- _TASK TO CARRY OUT_: With the pictures left out, please write out exactly each line from the one containing "Successful Person in 2020 |" through the end of the material.

▬▬▬

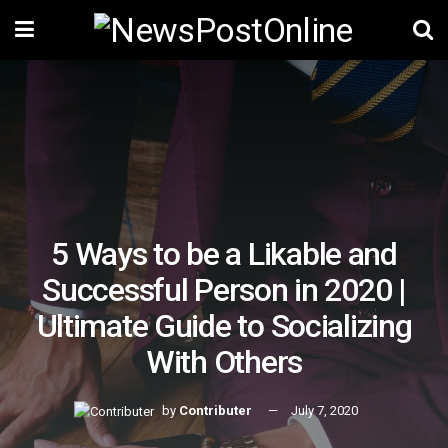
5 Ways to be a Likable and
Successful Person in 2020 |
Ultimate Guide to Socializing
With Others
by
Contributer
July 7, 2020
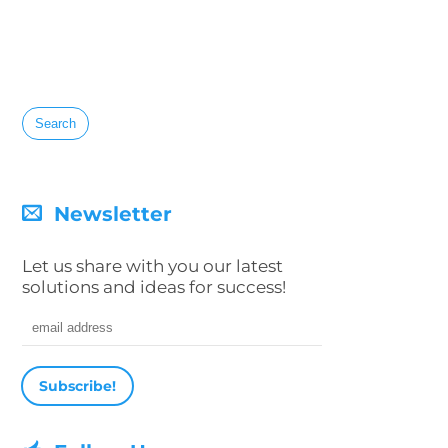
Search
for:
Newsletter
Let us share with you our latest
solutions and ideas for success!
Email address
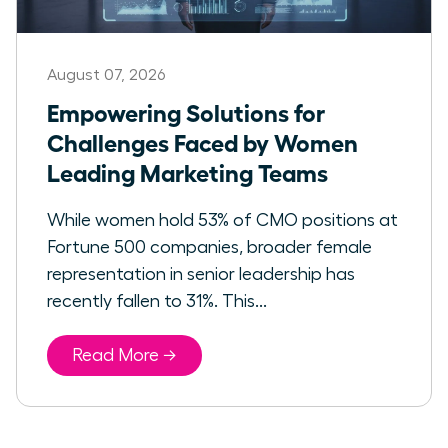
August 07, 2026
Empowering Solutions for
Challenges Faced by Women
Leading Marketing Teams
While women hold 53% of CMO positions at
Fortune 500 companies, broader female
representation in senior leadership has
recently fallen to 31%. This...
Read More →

▬▬▬

- _EXERCISE SOLUTION_:
Successful Person in 2020 |
Ultimate Guide to Socializing
With Others
by
Contributer
July 7, 2020
Search
for:
Newsletter
Let us share with you our latest
solutions and ideas for success!
Email address
August 07, 2026
Empowering Solutions for
Challenges Faced by Women
Leading Marketing Teams
While women hold 53% of CMO positions at
Fortune 500 companies, broader female
representation in senior leadership has
recently fallen to 31%. This...
Read More →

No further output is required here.